Быть может, я дошел под дождем до самого конца и по тайной дорожке добрался до какого-то зáмка? Тогда это было время чаепития.
Я стою перед камином в этом жилище, зáмке, где, как водится, обитает одинокий старик. Время чаепития. В камине пылает огонь. Старый господин велел меня раздеть. Моя одежда сушится. Я стою в чем мать родила, веду себя крайне учтиво. Владелец замка бормочет что-то за спиной. Я так голоден, что не обращаю внимания на его слова и долгие взгляды, которые он бросает на мой член.
Старик встает, выпячивает грудь и с чашкой в руке продолжает монолог, даже не вспоминая об ужине. Он вертится вокруг, задевая меня локтями, бедрами, пунцовыми щеками. Наконец подносит руку и дотрагивается до моей пиписьки. Я резко отскакиваю, внезапно просыпаясь.
Я сильно ударил его лбом в лицо. Возбудившись, он накинулся на меня. Тогда я заехал ему коленом по яйцам, и он повалился на пол.
На выходе я услышал оклик старика:
– Малыш, останься, умоляю! Я тебя не трону. Останься со мной!
Я замешкался. Близилась ночь, по-прежнему лил дождь, на улице и впрямь было очень холодно, да еще неприветливо грохотал гром.
Я остался. Но старик не ужинал сам и не накормил меня. Лучше бы я ушел.
Я старался не смотреть на него. Он усадил меня рядом с собой и, не спуская с меня глаз, неторопливо дрочил. Хоть я оделся, он уже видел меня голым и представлял замысловатые картины, что подчинялись ритмичным движениям его руки, переливались через край, затапливали стены и тела, превращали всю комнату в трясину, яму с зыбучими песками, где я мало-помалу увязал.
Я проснулся. Была полночь. Старый господин, очевидно, спал. Огонь угас, но уголья еще тлели, и я подбросил дров.
Гостиная напоминала утро после бала; я рассмотрел потолок, лепнину, увидел огромные рога с плоскими отростками, как у северного оленя.

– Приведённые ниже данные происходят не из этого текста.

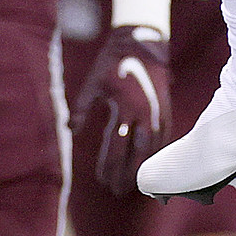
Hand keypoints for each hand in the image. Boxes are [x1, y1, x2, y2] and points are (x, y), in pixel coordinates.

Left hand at [71, 25, 171, 191]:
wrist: (142, 44)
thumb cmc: (112, 64)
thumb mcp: (93, 83)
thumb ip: (81, 108)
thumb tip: (69, 130)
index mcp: (125, 109)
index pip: (116, 148)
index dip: (109, 168)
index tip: (103, 182)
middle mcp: (144, 115)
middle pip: (137, 155)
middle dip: (128, 175)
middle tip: (118, 192)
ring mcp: (158, 114)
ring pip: (154, 150)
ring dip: (145, 169)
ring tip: (136, 185)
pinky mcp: (166, 111)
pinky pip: (165, 140)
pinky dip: (158, 155)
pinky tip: (152, 165)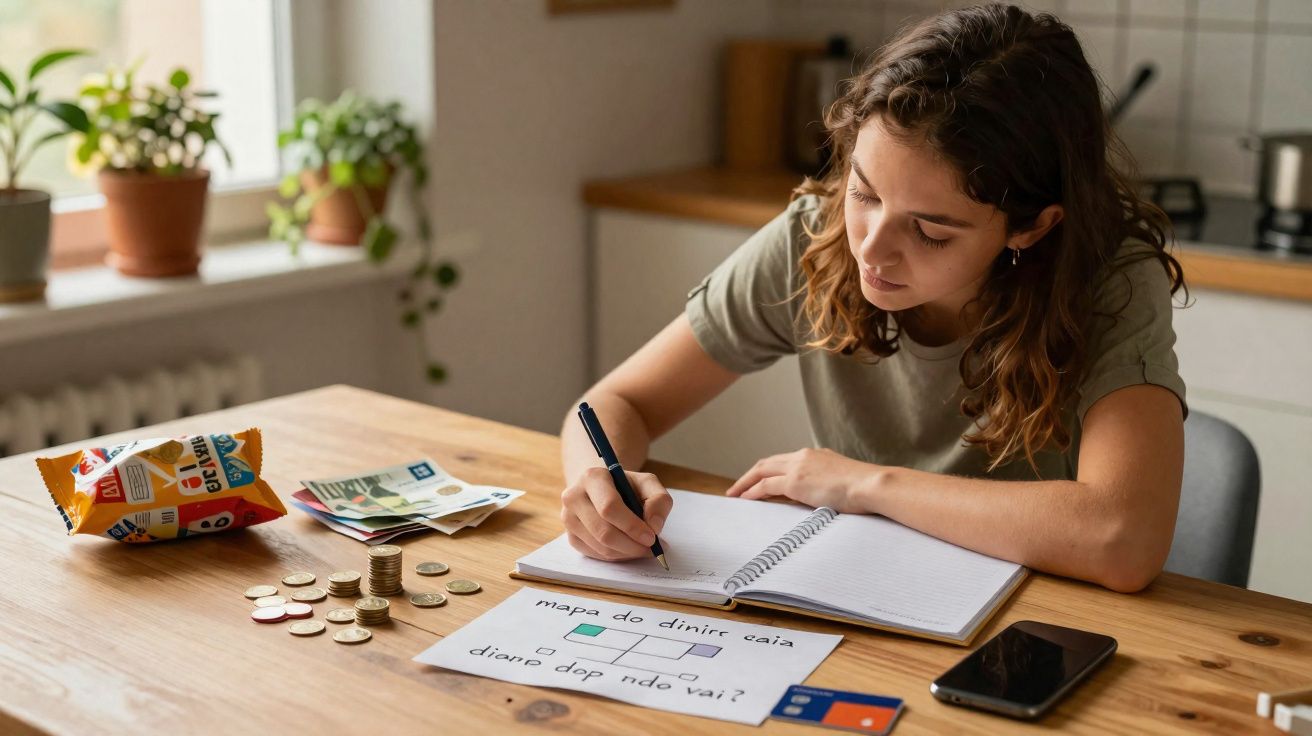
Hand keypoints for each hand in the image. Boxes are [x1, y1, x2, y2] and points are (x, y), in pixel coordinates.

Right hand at [560, 467, 672, 560]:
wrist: (603, 490)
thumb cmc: (627, 487)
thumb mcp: (648, 484)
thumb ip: (659, 500)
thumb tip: (654, 526)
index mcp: (592, 478)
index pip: (609, 507)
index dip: (632, 526)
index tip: (651, 538)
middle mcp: (574, 497)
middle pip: (603, 532)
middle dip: (631, 545)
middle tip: (652, 549)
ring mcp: (568, 518)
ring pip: (600, 547)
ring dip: (627, 553)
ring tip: (643, 548)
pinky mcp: (570, 536)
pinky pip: (595, 555)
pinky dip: (616, 556)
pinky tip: (628, 548)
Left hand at [724, 447, 881, 512]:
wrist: (872, 485)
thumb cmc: (865, 488)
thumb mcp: (843, 481)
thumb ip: (829, 484)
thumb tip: (823, 497)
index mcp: (815, 455)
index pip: (784, 461)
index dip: (769, 470)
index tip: (759, 480)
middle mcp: (803, 456)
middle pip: (768, 463)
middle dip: (750, 475)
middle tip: (738, 487)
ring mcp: (798, 467)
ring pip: (762, 471)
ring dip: (745, 483)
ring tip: (734, 495)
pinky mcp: (795, 482)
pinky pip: (765, 486)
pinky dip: (752, 492)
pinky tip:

Я вообразил приключения в Лапландии, снежные бури, литры выпитого алкоголя… Большое кресло с кожаной обивкой, где мечтают о путешествиях с планисферой в руке – путешествиях, что совершались только в далеком прошлом.
Я не слышал дыхания старика. Он скрючился, засунув руку в ширинку и склонив голову на плечо. Мне померещилось, что он умер, и я принялся трясти его за отворот куртки.
Было одиннадцать часов. Я не хотел здесь оставаться. Меня пугала гостиная, и вестибюль, и каменная лестница, и длинная тропа, по которой я пятился.
Пока я спал, гроза пронеслась мимо, но дождь лил не переставая. Прямая аллея тревожила меня еще больше, нежели узенькая тропинка в зарослях: на открытой дорожке я был удобной мишенью. Изредка выглядывала голубая луна, и я отбрасывал перед собой тень.
Разумеется, нет. Я пошел по другой тропе. Шагал добрых полчаса, затем вышел на дорогу и добрался до деревни. В семь или восемь утра на улице никого не было. Я заметил лишь двух замарашек, сидевших на корточках во дворе; их грязные юбки задрались до самых ляжек. Они посмотрели, как я пью из колонки, – чтобы полилась вода, нужно повернуть чугунный диск, – судя по пыльным ногам, они, наверное, во что-то играли.
За деревней фруктовый сад вдоль дороги. На откос падали красновато-зеленые яблочки. Я подобрал три-четыре, но они оказались кислыми и червивыми.